Liberal Mags Get Facts Wrong Trying to Dismiss VA Scandal

March 14th, 2016 4:06 PM

In an absurd attempt by Washington Monthly to claim that the scandal at the Veteran’s Affairs Department was “invented” by the Koch brothers in order to “dismantle the country’s most successful health care system,” the liberal publication made numerous false statements that were contradicted by the agency’s own inspector general report.

Veteran D.C. reporter Alicia Mundy authored the fact-challenged piece and lamented: “Nearly the whole of the Republican Party has become more radically antigovernment in recent years. And since the spring of 2014, when headlines started appearing about long wait times and cover-ups at some VA hospitals, a strong narrative has built up, including in the mainstream media, that the system is fundamentally broken.”

At one point in the article, Mundy seemed to successfully counter one of the major charges against the VA:  

Then, on April 9, 2014, at a hearing in the House Committee on Veterans’ Affairs, Representative Miller dropped the bomb. He announced that his staff had been quietly investigating the VA hospital in Phoenix and had made a shocking discovery: some local VA officials had altered or destroyed records to hide evidence of lengthy wait times for appointments.
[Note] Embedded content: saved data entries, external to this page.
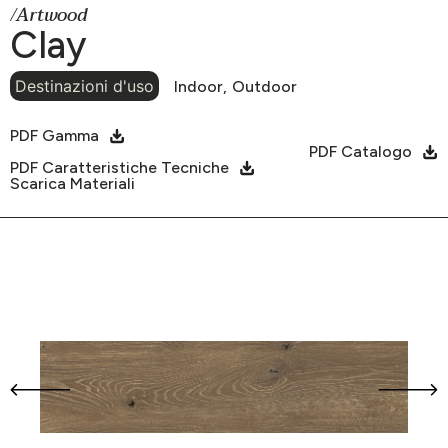
/Artwood
Clay
Destinazioni d'uso
Indoor,
Outdoor
PDF Gamma
PDF Catalogo
PDF Caratteristiche Tecniche
Scarica Materiali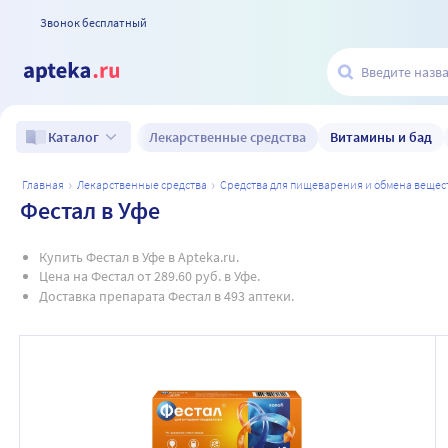
Звонок бесплатный
Лекарственные средства
Витамины и бад
Каталог
главная
лекарственные средства
средства для пищеварения и обмена вещес
Фестал в Уфе
Купить Фестал в Уфе в Apteka.ru.
Цена на Фестал от 289.60 руб. в Уфе.
Доставка препарата Фестал в 493 аптеки.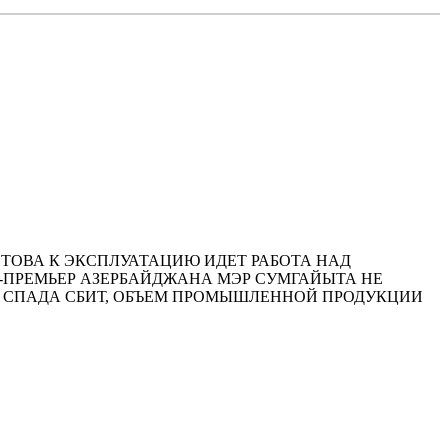
ЕТ ГОТОВА К ЭКСПЛУАТАЦИЮ ИДЕТ РАБОТА НАД
Е-ПРЕМЬЕР АЗЕРБАЙДЖАНА МЭР СУМГАЙЫТА НЕ
 СПАДА СБИТ, ОБЪЕМ ПРОМЫШЛЕННОЙ ПРОДУКЦИИ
And worse, Miller claimed, as many as forty veterans could have died while waiting for care.

This latter charge guaranteed screaming headlines from the likes of CNN, but was later shown to be unsubstantiated. An exhaustive independent review of patient records by the VA inspector general uncovered that six, not forty, veterans had died while on waiting lists to see a VA doctor, and in each of these six cases, the IG concluded that “we are unable to conclusively assert that the absence of timely quality care caused the deaths of these veterans.”

The only problem was that the August 26, 2014 VA Inspector General’s report actually concluded: “From our review of PVAHCS [Phoenix VA Health Care System] electronic records, we were able to identify 40 patients who died while on the EWL [electronic wait list] during the period April 2013 through April 2014.”

In fact, a briefing given by the inspector general focused specifically on veterans in the Phoenix area found a total of 293 patient deaths based on a variety of official and unofficial lists. These numbers were not included in the IG’s final report.

Another questionable assertion from the Washington Monthly item: “In most VA facilities, wait times for established patients to see a primary care doc or a specialist were in the range of two to four days....For the VA system as a whole, 96 percent of patients received appointments within thirty days.”

Again, the IG report directly challenged the credibility of those numbers:

Inappropriate scheduling practices are a nationwide systemic problem. We identified multiple types of scheduling practices in use that did not comply with VHA’s scheduling policy. These practices became systemic because VHA did not hold senior headquarters and facility leadership responsible and accountable for implementing action plans that addressed compliance with scheduling procedures.

In May 2013, the then-Deputy Under Secretary for Health for Operations Management waived the FY 2013 annual requirement for facility directors to certify compliance with the VHA scheduling directive, further reducing accountability over wait time data integrity and compliance with appropriate scheduling practices.

Additionally, the breakdown of the ethics system within VHA contributed significantly to the questioning of the reliability of VHA’s reported wait time data. VHA’s audit, directed by the former VA Secretary in May 2014 following numerous allegations, also found that inappropriate scheduling practices were a systemic problem nationwide....

As a result of using inappropriate scheduling practices, reported wait times were unreliable, and we could not obtain reasonable assurance that all veterans seeking care received the care they needed.

The most blatantly false declaration in the article: “In short, there was no fundamental problem at the VA with wait times, in Phoenix or anywhere else.”

The statement could be disproved simply by reading the February 24 USA Today: “After the Veterans Affairs wait-time scandal erupted nearly two years ago, the department's chief watchdog investigated 73 VA facilities across the country and found scheduling problems in 51 cases.”

After the piece ran in Washington Monthly, left-wing magazine Mother Jones eagerly picked it up, adding some its own falsehoods, such as: “However, there was no evidence that this problem was widespread; there was no evidence that it caused any deaths; and there was no evidence that care had been compromised.”

On September 17, 2014, The New York Times reported: “In a contentious hearing before Congress, a senior official from the Department of Veterans Affairs’ watchdog agency acknowledged for the first time on Wednesday that delays in care had contributed to the deaths of patients at the department’s medical center in Phoenix.”
                             
In May of that year, USA Today revealed: “Delays in endoscopy screenings for potential gastrointestinal cancer in 76 veterans treated at Department of Veterans Affairs hospitals are linked to 23 deaths, most of them three to four years ago, according to the VA.”

Perhaps rather than spinning conspiracy theories about conservatives somehow manufacturing government scandals, liberal reporters should focus on actually fact-checking their articles.